建築ミュージアム/小石川分館『建築博物誌/アーキテクトニカ』
アーキテクトニカ・コレクションの博物誌

松本文夫(本館特任教授/建築学)
鶴見英成(本館助教/アンデス考古学・文化人類学)
永井慧彦(本館特任研究員/彫刻・金銅仏鋳造)

 小石川分館の建築博物教室は2014年年3月に始まり、これまでに20回を開催した。構成原理や設計思想としての「アーキテクチャ」をテーマに、さまざまな分野の研究者が講演を行い、モバイル展示を制作してきた。本稿では第16回以降の開催内容をまとめ、最後に、全20回のアーキテクトニカ・コレクションの展示手法について集約的なスケッチを試みる。  これまでの建築博物教室は、自然物や人工物の構成原理を探求するものが中心であった。第16回の教室では「ことば」という非物象的なテーマが扱われた。人工知能が専門の高村大也氏(東京工業大学教授)の「ことばのアーキテクチャ――人工知能による言語の理解」では、人工知能の根幹をなす自然言語処理の最新の研究動向が紹介された。人間と人工知能の対話事例から、言語の「理解と伝達」のために、実に数多くの処理が行われていることがわかる。コンピュータにデータを学習させる研究は、機械学習→ニューラルネットワーク→ディープラーニングと先鋭化している。データの受容(解析・認識)から創出(推論・生成)に至るプロセスは特に興味深く、仮説形成や価値創造に結びつく人工知能の開発が期待される。今回の展示物として制作されたのは「語彙のネットワーク模型」である(図1)。関連する単語どうしが連結され、各単語は感情極性に応じて白から黒のあいだで配色される。いわば、単語の相互関係と意味のポジティブ度の分布を示す立体模型といえる。人間は数万におよぶ単語のネットワークを日常的に使いこなしている。
 さまざまな生き物が共存する環境における人間の空間形成はどうあるべきか。第17回の教室では、植物学の大場秀章氏(東京大学名誉教授)が「生物共生のアーキテクチャ――多様な生き物と共生する建築を考える」と題し、共生という視点から建築のあり方への問題提起を行った。植物の生態や同化作用の説明を導入部とし、人間の居住環境の歴史とその未来像へと話が展開した。人間社会が自然と対立するのではなく、ヒトが生物多様性の一員であることを認識し、自然との共生の途を探ることが重要になる。そのための地域づくりとして、建築が森に散在する岩や石のようにみえる修景が提案された。展示物として住居形態の変遷を示す模型が制作された(図2)。時計回りに、森林、洞穴、始原の小屋、竪穴式住居、高床式倉庫、組積造建築、ドミノ・システムが並び、再び森につながる円環状の構成をなす。床をはり、壁をたて、屋根をかける技術によって人間は人工環境を増大させてきた。このような「囲い・隔てる」という建築の従来の役割に対して、「開き・結ぶ」ことで空間とその境界のあり方を再考することが求められていると感じた。

####################

課題: 上の建築博物教室の報告文を、最後の文の後から引き継いで書き進めてください。

####################

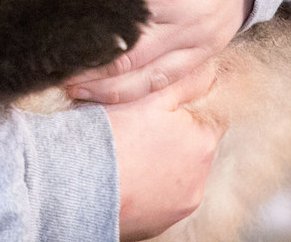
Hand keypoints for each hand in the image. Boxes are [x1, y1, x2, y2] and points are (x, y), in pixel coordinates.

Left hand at [44, 0, 252, 103]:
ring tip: (59, 82)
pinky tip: (100, 92)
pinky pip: (164, 80)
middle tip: (33, 56)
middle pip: (102, 40)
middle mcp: (165, 1)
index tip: (26, 3)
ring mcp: (190, 28)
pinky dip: (130, 91)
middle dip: (65, 50)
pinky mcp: (207, 45)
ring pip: (130, 70)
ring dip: (91, 82)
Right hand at [108, 59, 223, 240]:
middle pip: (191, 146)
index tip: (161, 106)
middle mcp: (199, 179)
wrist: (80, 187)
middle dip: (171, 136)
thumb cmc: (113, 139)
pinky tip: (125, 175)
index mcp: (202, 143)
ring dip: (159, 163)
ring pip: (175, 173)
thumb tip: (210, 67)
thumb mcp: (151, 98)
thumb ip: (185, 82)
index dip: (185, 107)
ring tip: (127, 154)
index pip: (209, 117)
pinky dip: (147, 187)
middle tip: (137, 128)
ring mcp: (180, 205)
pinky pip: (159, 198)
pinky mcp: (160, 223)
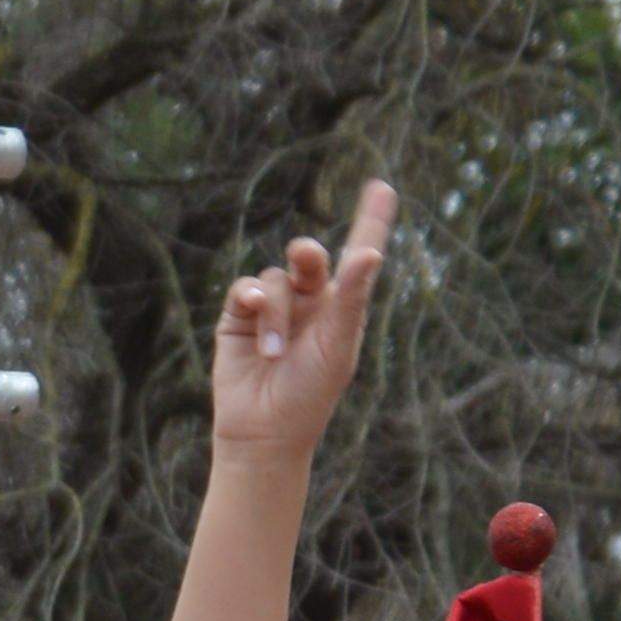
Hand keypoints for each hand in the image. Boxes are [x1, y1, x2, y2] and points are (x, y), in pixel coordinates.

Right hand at [210, 178, 394, 454]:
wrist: (262, 433)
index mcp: (342, 308)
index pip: (358, 256)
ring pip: (275, 278)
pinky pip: (246, 288)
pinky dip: (251, 298)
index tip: (382, 187)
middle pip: (309, 257)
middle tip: (306, 259)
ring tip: (274, 352)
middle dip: (307, 255)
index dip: (370, 221)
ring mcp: (273, 309)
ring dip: (276, 311)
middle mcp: (310, 302)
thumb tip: (370, 251)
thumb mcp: (338, 347)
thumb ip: (351, 298)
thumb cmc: (310, 396)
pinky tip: (254, 317)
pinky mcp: (239, 318)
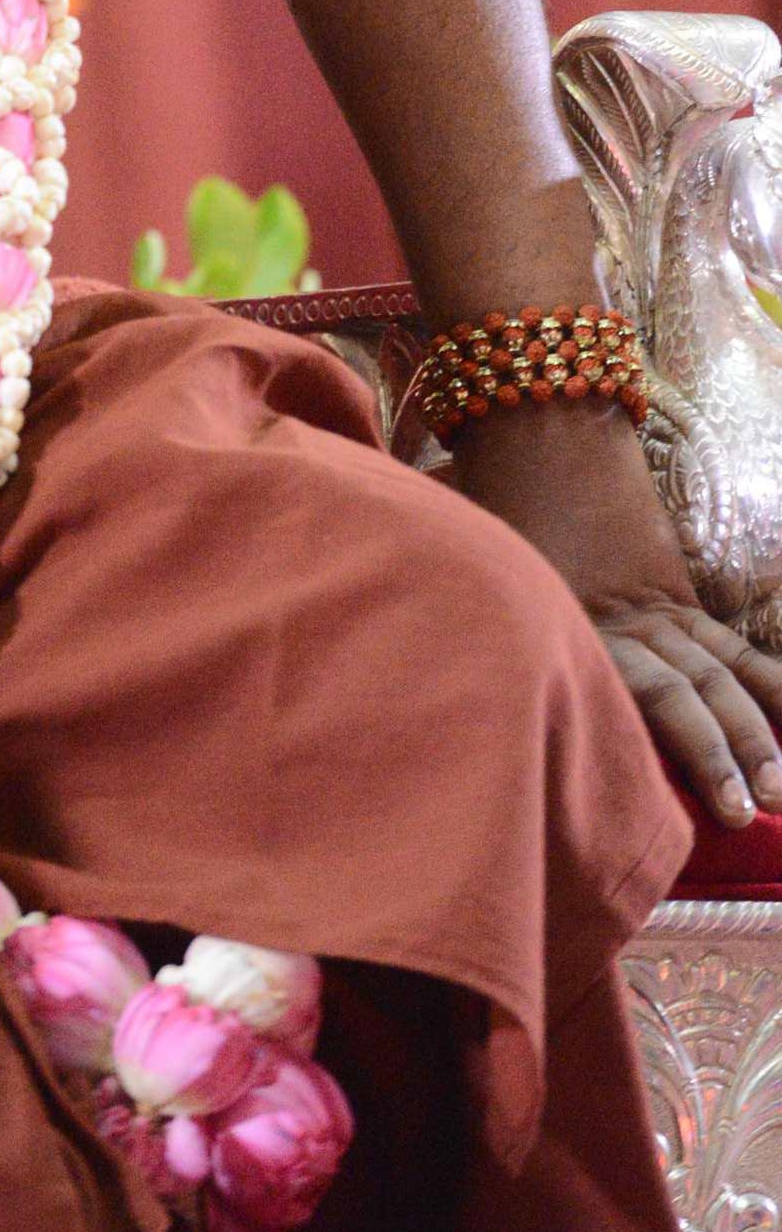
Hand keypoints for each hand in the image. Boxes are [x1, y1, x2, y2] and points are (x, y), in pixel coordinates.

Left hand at [451, 395, 781, 827]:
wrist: (539, 421)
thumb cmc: (489, 502)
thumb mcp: (479, 578)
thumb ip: (494, 639)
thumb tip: (480, 707)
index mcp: (576, 621)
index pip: (643, 698)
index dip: (678, 752)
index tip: (685, 801)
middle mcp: (628, 619)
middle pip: (691, 693)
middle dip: (726, 754)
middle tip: (754, 810)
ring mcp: (658, 604)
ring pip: (719, 673)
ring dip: (756, 728)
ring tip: (781, 784)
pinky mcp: (673, 589)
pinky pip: (728, 643)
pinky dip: (767, 680)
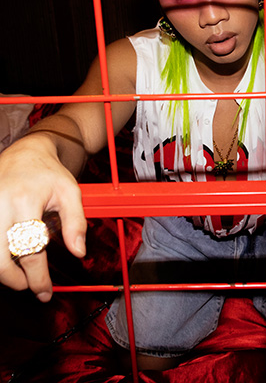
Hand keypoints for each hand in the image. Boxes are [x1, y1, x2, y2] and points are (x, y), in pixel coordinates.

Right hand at [0, 134, 86, 300]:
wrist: (26, 152)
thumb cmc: (49, 173)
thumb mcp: (71, 193)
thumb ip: (76, 223)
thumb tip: (79, 252)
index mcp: (24, 200)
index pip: (30, 250)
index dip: (38, 278)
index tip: (44, 292)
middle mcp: (0, 204)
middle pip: (0, 258)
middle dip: (14, 280)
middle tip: (29, 284)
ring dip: (2, 269)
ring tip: (19, 272)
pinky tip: (9, 254)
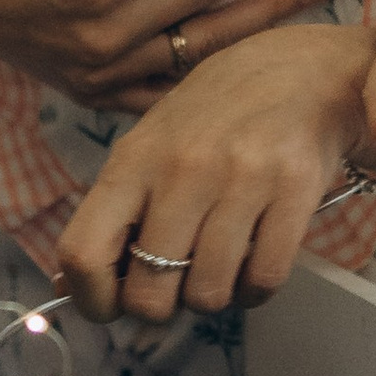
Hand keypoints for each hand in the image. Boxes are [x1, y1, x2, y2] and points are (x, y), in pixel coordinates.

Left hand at [56, 26, 375, 322]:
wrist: (304, 70)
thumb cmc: (218, 114)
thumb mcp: (153, 145)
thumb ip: (116, 211)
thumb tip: (70, 281)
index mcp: (135, 159)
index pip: (84, 252)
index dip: (92, 298)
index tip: (111, 304)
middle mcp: (183, 169)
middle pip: (149, 292)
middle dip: (160, 306)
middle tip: (175, 284)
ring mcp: (241, 180)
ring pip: (208, 295)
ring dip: (213, 295)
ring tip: (221, 263)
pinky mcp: (294, 191)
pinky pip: (263, 280)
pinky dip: (254, 288)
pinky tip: (255, 260)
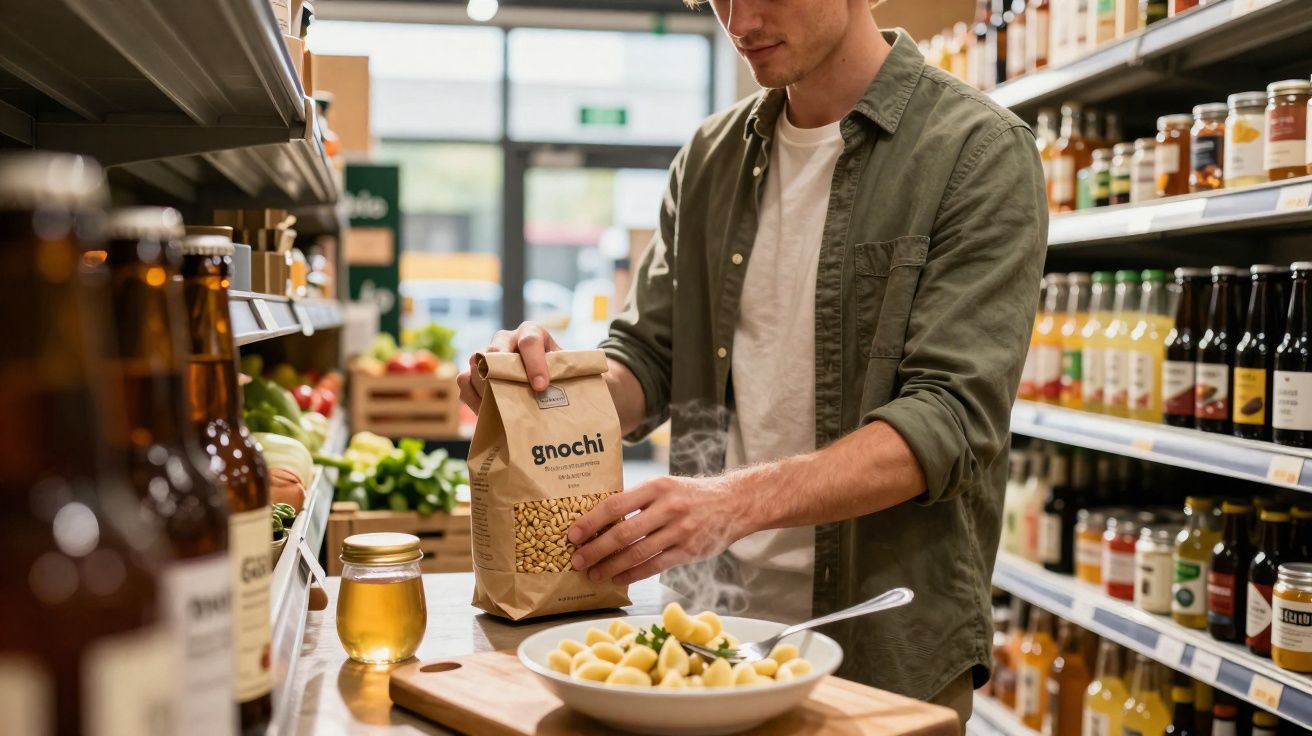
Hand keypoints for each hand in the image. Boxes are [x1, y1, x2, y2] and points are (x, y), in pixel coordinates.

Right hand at [456, 322, 560, 413]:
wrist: (540, 375)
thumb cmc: (554, 372)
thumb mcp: (562, 369)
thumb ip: (560, 374)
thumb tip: (552, 393)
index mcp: (531, 332)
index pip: (529, 341)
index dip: (535, 364)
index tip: (541, 386)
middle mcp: (505, 338)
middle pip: (494, 350)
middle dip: (501, 375)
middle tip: (511, 398)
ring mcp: (486, 351)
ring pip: (475, 364)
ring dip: (485, 387)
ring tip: (499, 406)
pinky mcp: (473, 369)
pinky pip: (464, 381)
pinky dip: (473, 398)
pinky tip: (487, 411)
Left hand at [567, 475, 751, 584]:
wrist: (734, 503)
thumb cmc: (691, 495)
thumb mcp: (665, 486)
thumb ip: (637, 500)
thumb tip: (600, 519)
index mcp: (657, 487)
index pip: (615, 505)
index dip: (591, 522)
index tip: (572, 534)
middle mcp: (668, 508)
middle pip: (622, 532)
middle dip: (595, 549)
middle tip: (577, 560)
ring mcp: (680, 531)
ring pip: (637, 553)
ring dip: (611, 566)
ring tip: (594, 574)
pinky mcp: (689, 551)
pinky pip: (655, 566)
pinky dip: (633, 574)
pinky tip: (618, 578)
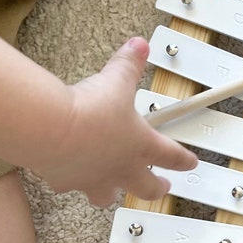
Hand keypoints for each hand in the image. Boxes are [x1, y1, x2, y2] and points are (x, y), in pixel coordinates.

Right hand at [32, 37, 196, 205]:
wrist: (51, 129)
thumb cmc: (89, 111)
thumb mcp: (116, 80)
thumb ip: (129, 64)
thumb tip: (139, 46)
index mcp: (141, 146)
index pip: (172, 156)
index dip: (185, 160)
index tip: (191, 164)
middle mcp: (120, 169)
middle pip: (148, 189)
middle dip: (156, 189)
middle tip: (160, 187)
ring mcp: (94, 179)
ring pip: (108, 196)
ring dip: (112, 193)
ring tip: (111, 191)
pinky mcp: (65, 182)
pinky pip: (71, 187)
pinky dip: (70, 181)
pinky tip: (67, 174)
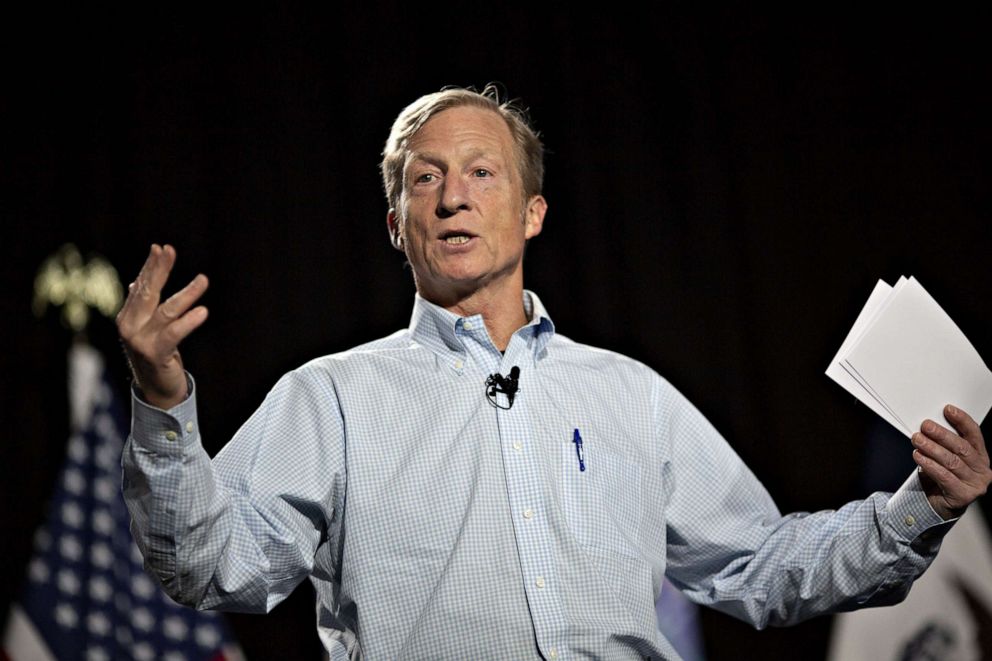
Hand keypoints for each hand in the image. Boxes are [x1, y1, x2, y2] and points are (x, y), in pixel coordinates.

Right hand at [116, 244, 208, 408]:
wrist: (157, 389)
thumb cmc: (155, 354)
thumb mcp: (147, 328)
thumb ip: (142, 306)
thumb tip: (137, 282)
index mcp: (127, 317)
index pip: (140, 287)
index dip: (150, 267)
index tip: (161, 248)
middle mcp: (130, 327)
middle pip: (148, 293)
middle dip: (159, 270)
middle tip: (170, 251)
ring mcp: (140, 341)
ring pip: (167, 311)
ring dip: (187, 294)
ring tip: (203, 280)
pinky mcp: (155, 354)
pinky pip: (174, 333)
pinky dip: (189, 322)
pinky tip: (203, 311)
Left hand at [912, 404, 990, 519]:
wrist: (940, 504)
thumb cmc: (942, 476)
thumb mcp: (945, 457)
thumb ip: (942, 443)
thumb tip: (927, 426)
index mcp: (980, 456)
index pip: (974, 434)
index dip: (962, 420)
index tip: (947, 409)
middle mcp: (982, 469)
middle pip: (962, 448)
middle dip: (942, 435)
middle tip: (925, 426)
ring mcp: (976, 484)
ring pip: (952, 462)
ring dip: (932, 448)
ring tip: (917, 440)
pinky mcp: (964, 495)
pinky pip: (944, 476)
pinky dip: (929, 465)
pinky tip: (918, 456)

####################

課題の解答:
 遺跡から出土する土器のかけらが、人類の生存戦略の大きな変革を伝えることがある。第18回の教室は近東考古学の小敬寛氏(現金沢大学特任准教授)による「うつわのアーキテクチャ――土器誕生が物語る人類史の転換点」であった。考古学者のゴードン・チャイルドは、人類の社会経済的な変革として、新石器革命、都市革命、産業革命の三段階を提唱した。新石器革命は狩猟採集(獲得経済)から農耕牧畜(生産経済)への生業基盤の転換であり、長期間にわたることから「新石器化」とも呼ばれる。肥沃な三日月地帯では約9000年前までに新石器化が進行した。北メソポタミアで土器づくりが始まるのはこの頃で、東アジアには6000年ほど遅れている。その背景にあるのは、技術的な差異というより、工芸活動への労働集約を可能にする社会的分業の萌芽であるという。展示物は「北メソポタミア地方最古級の土器」(推定復元品)である(図3)。テル・セクル・アル・アヘイマル遺跡出土の土器片をもとに小氏が設計し、菊池敏正氏が制作した。シンプルかつ優美な形態で、この大きさとしては薄い。当初から高い製作技術であったことがうかがえる。
 自分たちが住む世界の形を、人間はどのように描いてきたのか。第19回の教室は「地図」が主題となった。情報工学の森洋久氏(総合研究博物館准教授)の「大地のアーキテクチャ――カルトグラフィーの歴史と測地系の成立」では、カルトグラファーに着眼しつつ地図製作の歴史と方法が紹介された。世界の形は古典時代以来の関心事であった。ピタゴラスは地球球体説を唱え、エラストテネスは経緯度の概念を発見し、プトレマイオスは経緯度を使った地図を製作した。科学技術の黎明期になると測地系という座標システムが生まれ、現代的な地図の概念につながっていく。これらの歴史を集約したIntegrated Dream of Cartographersと題する正20面体のオブジェクトが制作された(図4)。森氏がセレクトした4人のカルトグラファーの地図を透明板に積層させた、これまでにない地球儀である。内層から外層に向けて、プトレマイオスの『地理学』に描かれた世界全体図、12世紀イスラムのムハマンド・アル=イドリースィーによるアラビア半島を中心とした世界図、16世紀イタリアのサヌートの短冊図葉を一枚にまとめた世界図、そして江戸中期の森幸安による正距方位図法の南極側地図が重なる。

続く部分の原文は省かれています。